[Data extracted from a collection]
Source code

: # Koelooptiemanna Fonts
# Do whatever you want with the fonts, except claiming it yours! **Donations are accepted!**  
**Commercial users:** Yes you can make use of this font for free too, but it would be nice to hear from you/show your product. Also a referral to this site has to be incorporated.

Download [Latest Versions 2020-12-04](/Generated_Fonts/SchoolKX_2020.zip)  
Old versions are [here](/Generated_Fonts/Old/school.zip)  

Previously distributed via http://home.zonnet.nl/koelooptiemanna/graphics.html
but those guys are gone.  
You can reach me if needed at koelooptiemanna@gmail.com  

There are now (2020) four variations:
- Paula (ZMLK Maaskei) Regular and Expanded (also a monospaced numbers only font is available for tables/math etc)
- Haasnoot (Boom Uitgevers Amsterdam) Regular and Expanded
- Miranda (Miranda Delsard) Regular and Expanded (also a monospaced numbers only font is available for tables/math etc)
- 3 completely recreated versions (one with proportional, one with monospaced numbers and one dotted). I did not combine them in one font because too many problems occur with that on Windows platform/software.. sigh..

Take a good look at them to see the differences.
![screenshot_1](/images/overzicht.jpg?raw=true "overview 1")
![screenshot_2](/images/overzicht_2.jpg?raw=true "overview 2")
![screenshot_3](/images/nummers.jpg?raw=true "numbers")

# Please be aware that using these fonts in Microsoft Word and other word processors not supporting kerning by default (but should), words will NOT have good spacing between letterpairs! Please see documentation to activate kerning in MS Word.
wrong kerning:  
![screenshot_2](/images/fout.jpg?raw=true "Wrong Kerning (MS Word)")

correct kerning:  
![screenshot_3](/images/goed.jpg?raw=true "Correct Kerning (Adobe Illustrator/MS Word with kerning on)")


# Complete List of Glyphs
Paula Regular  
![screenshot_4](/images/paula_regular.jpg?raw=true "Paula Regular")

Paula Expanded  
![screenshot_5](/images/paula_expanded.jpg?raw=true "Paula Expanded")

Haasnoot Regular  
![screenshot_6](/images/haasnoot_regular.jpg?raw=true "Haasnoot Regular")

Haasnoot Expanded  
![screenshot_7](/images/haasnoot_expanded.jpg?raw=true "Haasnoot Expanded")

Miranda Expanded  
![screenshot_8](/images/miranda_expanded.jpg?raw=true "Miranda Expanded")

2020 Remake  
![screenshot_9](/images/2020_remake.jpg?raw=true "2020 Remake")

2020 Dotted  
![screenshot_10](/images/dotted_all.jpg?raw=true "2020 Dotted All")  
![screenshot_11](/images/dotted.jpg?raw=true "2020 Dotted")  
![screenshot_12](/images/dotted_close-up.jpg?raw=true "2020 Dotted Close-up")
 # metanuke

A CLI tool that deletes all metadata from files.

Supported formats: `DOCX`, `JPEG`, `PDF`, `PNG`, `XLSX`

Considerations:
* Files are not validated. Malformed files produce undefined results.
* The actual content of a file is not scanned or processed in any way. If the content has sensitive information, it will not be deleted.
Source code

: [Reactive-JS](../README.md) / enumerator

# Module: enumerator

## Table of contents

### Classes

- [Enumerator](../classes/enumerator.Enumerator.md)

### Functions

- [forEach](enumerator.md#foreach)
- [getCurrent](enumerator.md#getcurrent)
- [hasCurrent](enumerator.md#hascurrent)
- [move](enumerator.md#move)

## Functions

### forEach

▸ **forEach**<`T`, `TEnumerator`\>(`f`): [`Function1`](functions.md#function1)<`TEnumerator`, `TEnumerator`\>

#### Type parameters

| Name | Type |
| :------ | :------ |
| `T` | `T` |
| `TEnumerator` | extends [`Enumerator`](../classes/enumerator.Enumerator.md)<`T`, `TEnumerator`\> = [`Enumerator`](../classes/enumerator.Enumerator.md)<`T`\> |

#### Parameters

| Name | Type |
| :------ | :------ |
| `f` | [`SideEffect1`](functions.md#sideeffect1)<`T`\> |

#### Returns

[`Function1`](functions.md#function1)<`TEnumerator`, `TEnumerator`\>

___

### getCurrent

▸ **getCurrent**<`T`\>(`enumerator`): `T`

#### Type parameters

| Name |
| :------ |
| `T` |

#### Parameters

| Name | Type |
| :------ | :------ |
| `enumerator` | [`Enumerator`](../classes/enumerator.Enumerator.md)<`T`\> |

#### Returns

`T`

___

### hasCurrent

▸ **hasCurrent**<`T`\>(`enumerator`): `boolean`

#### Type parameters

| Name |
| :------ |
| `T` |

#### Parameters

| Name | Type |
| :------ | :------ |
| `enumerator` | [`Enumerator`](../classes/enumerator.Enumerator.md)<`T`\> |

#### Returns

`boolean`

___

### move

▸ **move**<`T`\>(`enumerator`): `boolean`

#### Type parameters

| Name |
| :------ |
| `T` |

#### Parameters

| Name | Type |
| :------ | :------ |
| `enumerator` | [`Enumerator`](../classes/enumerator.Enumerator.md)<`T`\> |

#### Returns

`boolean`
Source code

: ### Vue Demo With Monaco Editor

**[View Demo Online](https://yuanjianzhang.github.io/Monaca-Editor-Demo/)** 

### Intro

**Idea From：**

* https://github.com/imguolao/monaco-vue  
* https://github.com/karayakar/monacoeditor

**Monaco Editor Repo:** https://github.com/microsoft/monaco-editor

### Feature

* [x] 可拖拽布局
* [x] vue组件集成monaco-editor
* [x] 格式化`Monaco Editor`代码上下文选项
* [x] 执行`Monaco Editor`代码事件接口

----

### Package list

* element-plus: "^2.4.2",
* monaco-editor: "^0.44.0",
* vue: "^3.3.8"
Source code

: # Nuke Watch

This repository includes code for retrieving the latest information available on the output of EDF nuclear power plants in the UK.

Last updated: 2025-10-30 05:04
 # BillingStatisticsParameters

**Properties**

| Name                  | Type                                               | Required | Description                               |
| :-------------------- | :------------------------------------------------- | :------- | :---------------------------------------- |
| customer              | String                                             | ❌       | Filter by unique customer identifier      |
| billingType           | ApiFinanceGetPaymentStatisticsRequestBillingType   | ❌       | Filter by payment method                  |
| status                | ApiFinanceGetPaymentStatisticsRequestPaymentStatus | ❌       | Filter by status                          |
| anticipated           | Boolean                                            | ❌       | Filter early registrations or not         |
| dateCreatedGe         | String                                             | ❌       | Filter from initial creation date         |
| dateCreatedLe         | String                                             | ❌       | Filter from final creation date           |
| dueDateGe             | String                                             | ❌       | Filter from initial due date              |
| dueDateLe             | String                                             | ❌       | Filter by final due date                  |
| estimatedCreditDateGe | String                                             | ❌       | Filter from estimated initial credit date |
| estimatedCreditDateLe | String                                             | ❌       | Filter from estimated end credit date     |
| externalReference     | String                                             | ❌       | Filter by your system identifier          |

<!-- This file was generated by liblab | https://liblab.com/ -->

### Assignment
Update the items above by changing every "monospaced numbers" to "fixed-width numbers" and leaving all other text the same.

### Task response
Source code

: # Koelooptiemanna Fonts
# Do whatever you want with the fonts, except claiming it yours! **Donations are accepted!**  
**Commercial users:** Yes you can make use of this font for free too, but it would be nice to hear from you/show your product. Also a referral to this site has to be incorporated.

Download [Latest Versions 2020-12-04](/Generated_Fonts/SchoolKX_2020.zip)  
Old versions are [here](/Generated_Fonts/Old/school.zip)  

Previously distributed via http://home.zonnet.nl/koelooptiemanna/graphics.html
but those guys are gone.  
You can reach me if needed at koelooptiemanna@gmail.com  

There are now (2020) four variations:
- Paula (ZMLK Maaskei) Regular and Expanded (also a fixed-width numbers only font is available for tables/math etc)
- Haasnoot (Boom Uitgevers Amsterdam) Regular and Expanded
- Miranda (Miranda Delsard) Regular and Expanded (also a fixed-width numbers only font is available for tables/math etc)
- 3 completely recreated versions (one with proportional, one with fixed-width numbers and one dotted). I did not combine them in one font because too many problems occur with that on Windows platform/software.. sigh..

Take a good look at them to see the differences.
![screenshot_1](/images/overzicht.jpg?raw=true "overview 1")
![screenshot_2](/images/overzicht_2.jpg?raw=true "overview 2")
![screenshot_3](/images/nummers.jpg?raw=true "numbers")

# Please be aware that using these fonts in Microsoft Word and other word processors not supporting kerning by default (but should), words will NOT have good spacing between letterpairs! Please see documentation to activate kerning in MS Word.
wrong kerning:  
![screenshot_2](/images/fout.jpg?raw=true "Wrong Kerning (MS Word)")

correct kerning:  
![screenshot_3](/images/goed.jpg?raw=true "Correct Kerning (Adobe Illustrator/MS Word with kerning on)")


# Complete List of Glyphs
Paula Regular  
![screenshot_4](/images/paula_regular.jpg?raw=true "Paula Regular")

Paula Expanded  
![screenshot_5](/images/paula_expanded.jpg?raw=true "Paula Expanded")

Haasnoot Regular  
![screenshot_6](/images/haasnoot_regular.jpg?raw=true "Haasnoot Regular")

Haasnoot Expanded  
![screenshot_7](/images/haasnoot_expanded.jpg?raw=true "Haasnoot Expanded")

Miranda Expanded  
![screenshot_8](/images/miranda_expanded.jpg?raw=true "Miranda Expanded")

2020 Remake  
![screenshot_9](/images/2020_remake.jpg?raw=true "2020 Remake")

2020 Dotted  
![screenshot_10](/images/dotted_all.jpg?raw=true "2020 Dotted All")  
![screenshot_11](/images/dotted.jpg?raw=true "2020 Dotted")  
![screenshot_12](/images/dotted_close-up.jpg?raw=true "2020 Dotted Close-up")
 # metanuke

A CLI tool that deletes all metadata from files.

Supported formats: `DOCX`, `JPEG`, `PDF`, `PNG`, `XLSX`

Considerations:
* Files are not validated. Malformed files produce undefined results.
* The actual content of a file is not scanned or processed in any way. If the content has sensitive information, it will not be deleted.
Source code

: [Reactive-JS](../README.md) / enumerator

# Module: enumerator

## Table of contents

### Classes

- [Enumerator](../classes/enumerator.Enumerator.md)

### Functions

- [forEach](enumerator.md#foreach)
- [getCurrent](enumerator.md#getcurrent)
- [hasCurrent](enumerator.md#hascurrent)
- [move](enumerator.md#move)

## Functions

### forEach

▸ **forEach**<`T`, `TEnumerator`\>(`f`): [`Function1`](functions.md#function1)<`TEnumerator`, `TEnumerator`\>

#### Type parameters

| Name | Type |
| :------ | :------ |
| `T` | `T` |
| `TEnumerator` | extends [`Enumerator`](../classes/enumerator.Enumerator.md)<`T`, `TEnumerator`\> = [`Enumerator`](../classes/enumerator.Enumerator.md)<`T`\> |

#### Parameters

| Name | Type |
| :------ | :------ |
| `f` | [`SideEffect1`](functions.md#sideeffect1)<`T`\> |

#### Returns

[`Function1`](functions.md#function1)<`TEnumerator`, `TEnumerator`\>

___

### getCurrent

▸ **getCurrent**<`T`\>(`enumerator`): `T`

#### Type parameters

| Name |
| :------ |
| `T` |

#### Parameters

| Name | Type |
| :------ | :------ |
| `enumerator` | [`Enumerator`](../classes/enumerator.Enumerator.md)<`T`\> |

#### Returns

`T`

___

### hasCurrent

▸ **hasCurrent**<`T`\>(`enumerator`): `boolean`

#### Type parameters

| Name |
| :------ |
| `T` |

#### Parameters

| Name | Type |
| :------ | :------ |
| `enumerator` | [`Enumerator`](../classes/enumerator.Enumerator.md)<`T`\> |

#### Returns

`boolean`

___

### move

▸ **move**<`T`\>(`enumerator`): `boolean`

#### Type parameters

| Name |
| :------ |
| `T` |

#### Parameters

| Name | Type |
| :------ | :------ |
| `enumerator` | [`Enumerator`](../classes/enumerator.Enumerator.md)<`T`\> |

#### Returns

`boolean`
Source code

: ### Vue Demo With Monaco Editor

**[View Demo Online](https://yuanjianzhang.github.io/Monaca-Editor-Demo/)** 

### Intro

**Idea From：**

* https://github.com/imguolao/monaco-vue  
* https://github.com/karayakar/monacoeditor

**Monaco Editor Repo:** https://github.com/microsoft/monaco-editor

### Feature

* [x] 可拖拽布局
* [x] vue组件集成monaco-editor
* [x] 格式化`Monaco Editor`代码上下文选项
* [x] 执行`Monaco Editor`代码事件接口

----

### Package list

* element-plus: "^2.4.2",
* monaco-editor: "^0.44.0",
* vue: "^3.3.8"
Source code

: # Nuke Watch

This repository includes code for retrieving the latest information available on the output of EDF nuclear power plants in the UK.

Last updated: 2025-10-30 05:04
 # BillingStatisticsParameters

**Properties**

| Name                  | Type                                               | Required | Description                               |
| :-------------------- | :------------------------------------------------- | :------- | :---------------------------------------- |
| customer              | String                                             | ❌       | Filter by unique customer identifier      |
| billingType           | ApiFinanceGetPaymentStatisticsRequestBillingType   | ❌       | Filter by payment method                  |
| status                | ApiFinanceGetPaymentStatisticsRequestPaymentStatus | ❌       | Filter by status                          |
| anticipated           | Boolean                                            | ❌       | Filter early registrations or not         |
| dateCreatedGe         | String                                             | ❌       | Filter from initial creation date         |
| dateCreatedLe         | String                                             | ❌       | Filter from final creation date           |
| dueDateGe             | String                                             | ❌       | Filter from initial due date              |
| dueDateLe             | String                                             | ❌       | Filter by final due date                  |
| estimatedCreditDateGe | String                                             | ❌       | Filter from estimated initial credit date |
| estimatedCreditDateLe | String                                             | ❌       | Filter from estimated end credit date     |
| externalReference     | String                                             | ❌       | Filter by your system identifier          |

<!-- This file was generated by liblab | https://liblab.com/ -->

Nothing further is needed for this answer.